Prova tu: Prosegui l'intervista sul mondo della moda riportata più sotto, riprendendo subito dopo l'ultima frase mostrata.

La moda, una volta era sinonimo di eleganza e di lusso. Con il passare degli anni, abbiamo assistito ad un cambiamento radicale delle presentazioni delle sfilate e dell’abbigliamento proposto, troppo lontano dalle necessità che la quotidianità ci impone. Anche dal punto di vista della bellezza, si è cercato di andare ad incontro a canoni ben diversi e spesso “preoccupanti”. Modelli con magrezza eccessiva, talvolta, sono stati (giustamente) criticati e meno idealizzati. Abbiamo intervistato il modello John D’Ambrosio, per curiosare nell’ambito della moda e sfatare qualche mito sul mondo dorato che circonda questa professione.
John, com’è nata la passione per la moda?
“La mia passione è nata quando ero ancora bambino. Vivevo in un paesino sulla costa laziale, Sperlonga e si sa, la mentalità dei paesi è molto chiusa, ristretta, ma io ho sempre cercato di distinguermi dalla “massa”, dai miei coetanei, dai compagni di classe. Terminate le medie, i miei genitori mi iscrissero al Centro Tecnico Nautico, ma non era la mia strada e venni bocciato. Non pensai che quello fosse stato un fallimento, bensì un’opportunità per prendere in mano la mia vita e plasmarla in base alla mia indole così, iniziai finalmente ad inseguire le mie passioni e attitudini, iscrivendomi all’Accademia Cinematografica di Roma. Nel secondo anno, uno stilista ed agente di moda molto famoso, mi notò ed iniziai così, il mio lavoro come modello.
Non mi sono mai accontentato degli obiettivi che raggiungevo a scuola, i limiti che la società imponeva, erano degli ostacoli da abbattere; dovevo improntare la mia vita attorno alle mie scelte e non permettere alle decisioni di altri, di cancellare i miei sogni. Questo non significa che avessi un carattere forte, ma che non volessi nella mia esistenza la mediocrità. Per cui, con tutte le paure e le insicurezze di un ragazzo, ho tentato di avvicinarmi al mondo della moda. Quando sfilavo, la mia sicurezza e determinazione crescevano di pari passo e i primi timori hanno lasciato spazio al dominio della passerella. Per me è sempre stato fondamentale trasmettere emozioni nel posare, come un riversare i miei stati d’animo e trasmetterli anche in un servizio fotografico”.
Non è tutto oro quel che brilla, però. Ci sono sacrifici e rinunce per questo lavoro?

Contenuto del dataset:
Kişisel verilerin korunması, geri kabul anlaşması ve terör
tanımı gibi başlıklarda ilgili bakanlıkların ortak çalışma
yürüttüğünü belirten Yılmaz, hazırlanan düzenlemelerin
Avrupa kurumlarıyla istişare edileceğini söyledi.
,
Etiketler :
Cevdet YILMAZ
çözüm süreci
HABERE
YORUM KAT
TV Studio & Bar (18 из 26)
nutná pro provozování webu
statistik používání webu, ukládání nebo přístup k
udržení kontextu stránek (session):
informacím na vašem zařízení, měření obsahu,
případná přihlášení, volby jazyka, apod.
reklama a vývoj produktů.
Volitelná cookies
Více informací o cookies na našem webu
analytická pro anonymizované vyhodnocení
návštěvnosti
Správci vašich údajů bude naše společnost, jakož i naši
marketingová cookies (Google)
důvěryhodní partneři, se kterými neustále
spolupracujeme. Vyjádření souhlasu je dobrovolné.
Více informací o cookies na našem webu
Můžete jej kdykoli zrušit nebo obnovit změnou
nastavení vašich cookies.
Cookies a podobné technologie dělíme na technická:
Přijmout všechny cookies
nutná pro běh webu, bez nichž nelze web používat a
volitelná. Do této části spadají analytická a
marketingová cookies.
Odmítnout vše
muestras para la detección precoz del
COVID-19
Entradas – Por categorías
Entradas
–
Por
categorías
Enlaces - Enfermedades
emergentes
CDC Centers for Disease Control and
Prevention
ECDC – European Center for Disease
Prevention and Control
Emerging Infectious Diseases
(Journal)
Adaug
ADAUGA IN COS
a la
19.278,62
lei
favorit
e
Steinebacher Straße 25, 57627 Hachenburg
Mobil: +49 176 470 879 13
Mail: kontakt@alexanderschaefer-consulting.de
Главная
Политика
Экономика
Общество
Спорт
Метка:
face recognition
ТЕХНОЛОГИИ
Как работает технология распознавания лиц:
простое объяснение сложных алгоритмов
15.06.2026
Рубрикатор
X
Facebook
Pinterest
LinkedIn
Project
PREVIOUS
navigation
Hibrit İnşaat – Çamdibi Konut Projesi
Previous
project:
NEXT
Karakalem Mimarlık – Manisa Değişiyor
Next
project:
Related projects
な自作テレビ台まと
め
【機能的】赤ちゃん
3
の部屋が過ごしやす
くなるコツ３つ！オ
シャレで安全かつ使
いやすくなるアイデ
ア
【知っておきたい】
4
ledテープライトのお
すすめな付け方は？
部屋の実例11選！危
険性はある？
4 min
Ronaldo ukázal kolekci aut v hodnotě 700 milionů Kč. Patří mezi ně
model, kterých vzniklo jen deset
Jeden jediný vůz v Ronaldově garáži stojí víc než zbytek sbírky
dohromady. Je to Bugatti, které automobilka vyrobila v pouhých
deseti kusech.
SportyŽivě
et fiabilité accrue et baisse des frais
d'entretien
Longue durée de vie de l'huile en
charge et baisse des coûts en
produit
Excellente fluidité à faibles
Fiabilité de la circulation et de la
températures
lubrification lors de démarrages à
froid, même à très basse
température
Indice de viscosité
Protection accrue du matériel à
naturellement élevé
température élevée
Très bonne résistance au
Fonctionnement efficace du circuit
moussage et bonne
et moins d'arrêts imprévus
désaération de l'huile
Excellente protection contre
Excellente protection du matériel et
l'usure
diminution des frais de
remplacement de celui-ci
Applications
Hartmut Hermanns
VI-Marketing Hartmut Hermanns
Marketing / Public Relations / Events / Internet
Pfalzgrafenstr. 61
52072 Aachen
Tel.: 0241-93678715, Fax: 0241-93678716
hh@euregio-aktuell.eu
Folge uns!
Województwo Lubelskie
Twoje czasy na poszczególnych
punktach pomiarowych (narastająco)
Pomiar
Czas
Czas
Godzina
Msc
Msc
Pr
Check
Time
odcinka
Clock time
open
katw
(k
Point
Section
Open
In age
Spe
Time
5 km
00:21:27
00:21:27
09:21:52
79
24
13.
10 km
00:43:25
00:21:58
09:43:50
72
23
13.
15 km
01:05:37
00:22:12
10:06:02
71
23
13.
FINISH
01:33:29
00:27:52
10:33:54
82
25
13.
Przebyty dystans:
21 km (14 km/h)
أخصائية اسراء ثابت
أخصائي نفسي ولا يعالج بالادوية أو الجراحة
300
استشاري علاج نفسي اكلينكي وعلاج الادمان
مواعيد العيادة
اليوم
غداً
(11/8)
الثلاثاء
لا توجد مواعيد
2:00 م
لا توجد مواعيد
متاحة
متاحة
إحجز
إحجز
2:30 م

Risposta all'esercizio:
“Sì, la mia professione non è come lavori che si fanno nel quotidiano. Dal punto di vista estetico, bisogna rispettare determinati standard come la taglia, ne conseguono le regole rigide da seguire e le ristrettezze alimentari, essere pronti a cambiare continuamente il proprio look; dai capelli all’aspetto fisico, da ciò che viene richiesto in un determinato periodo. Ovviamente, il lavoro di modello si basa sull’aspetto fisico per cui, condurre uno stile di vita salutare con tanto allenamento cardio e cibo salutare, sono le basi di tutto. Sicuramente, per raggiungere dei buoni livelli, non si possono seguire persone improvvisate, ma affidarsi a dei professionisti che possano fornire dei risultati senza incorrere in disturbi alimentari, ad esempio. Io, devo molto a tre persone; Daniela De Carmine (la mia consulente e manager), Silvio Palazzo, Francesco Pannone e Renzo Sotis che grazie alla propria esperienza, serietà e bravura, mi hanno aiutato ad ottenere dei grandi risultati a livello fisico, senza ricorrere all’uso di sostanze non opportune. In sintesi, devo prendermi costantemente cura del mio aspetto perché è il mio pass per l’ambito professionale che ho deciso di intraprendere”.
John, quali sono i tuoi sogni e i prossimi progetti lavorativi?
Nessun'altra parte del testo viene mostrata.